═══ EXTRACTED INFORMATION
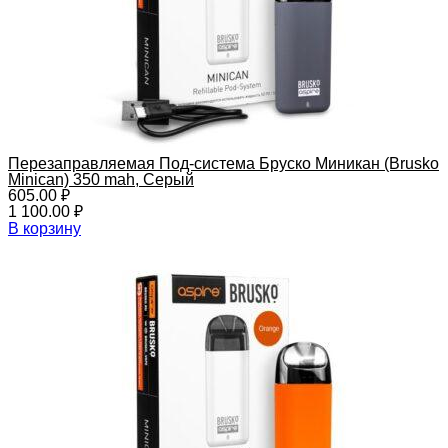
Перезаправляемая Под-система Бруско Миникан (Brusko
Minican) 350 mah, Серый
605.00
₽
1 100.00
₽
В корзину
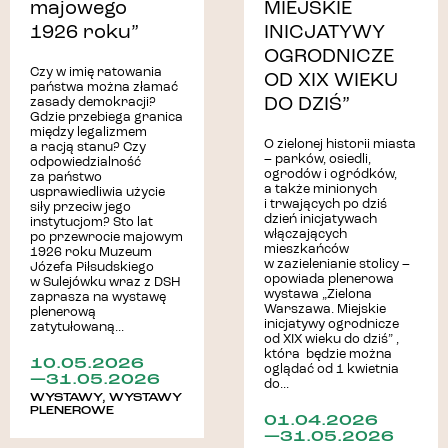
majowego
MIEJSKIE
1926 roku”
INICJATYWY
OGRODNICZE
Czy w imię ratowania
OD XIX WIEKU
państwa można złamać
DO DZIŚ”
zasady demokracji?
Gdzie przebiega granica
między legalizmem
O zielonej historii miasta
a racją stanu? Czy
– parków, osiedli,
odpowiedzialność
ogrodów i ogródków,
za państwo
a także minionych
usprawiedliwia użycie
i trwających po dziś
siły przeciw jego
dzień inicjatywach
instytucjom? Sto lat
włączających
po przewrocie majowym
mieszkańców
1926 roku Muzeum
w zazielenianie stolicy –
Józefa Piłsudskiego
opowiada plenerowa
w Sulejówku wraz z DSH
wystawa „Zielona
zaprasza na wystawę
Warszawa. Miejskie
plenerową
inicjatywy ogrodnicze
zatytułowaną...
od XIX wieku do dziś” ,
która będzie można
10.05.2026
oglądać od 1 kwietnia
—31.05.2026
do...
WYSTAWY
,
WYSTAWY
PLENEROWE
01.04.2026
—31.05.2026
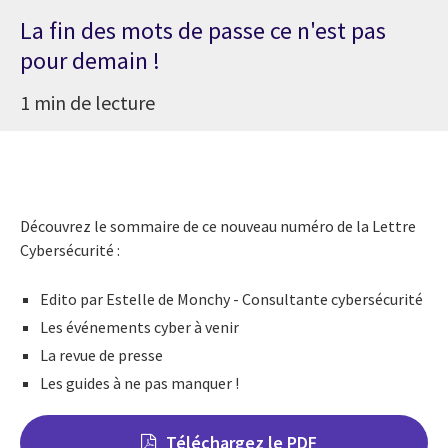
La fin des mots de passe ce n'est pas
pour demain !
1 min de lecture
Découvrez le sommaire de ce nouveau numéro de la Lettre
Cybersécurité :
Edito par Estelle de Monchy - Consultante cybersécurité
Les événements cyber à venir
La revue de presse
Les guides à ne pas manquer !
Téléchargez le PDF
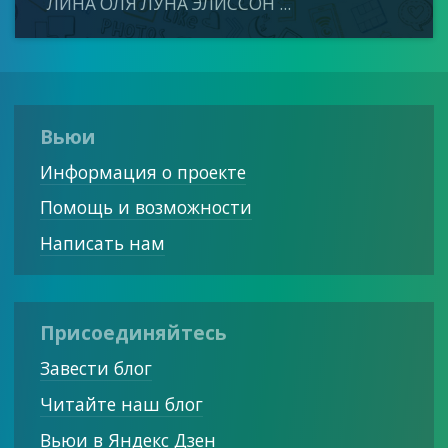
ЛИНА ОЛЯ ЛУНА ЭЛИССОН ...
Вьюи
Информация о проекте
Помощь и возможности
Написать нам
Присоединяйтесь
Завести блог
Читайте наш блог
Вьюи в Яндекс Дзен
══════
EXERCISE GOAL:
Copy the material from the line with "La fin des mots de passe ce n'est pas" up to and including the line with "Téléchargez le PDF", switching "revue de presse" to "veille de presse" and leaving everything else unchanged.

WRITTEN SOLUTION:
La fin des mots de passe ce n'est pas
pour demain !
1 min de lecture
Découvrez le sommaire de ce nouveau numéro de la Lettre
Cybersécurité :
Edito par Estelle de Monchy - Consultante cybersécurité
Les événements cyber à venir
La veille de presse
Les guides à ne pas manquer !
Téléchargez le PDF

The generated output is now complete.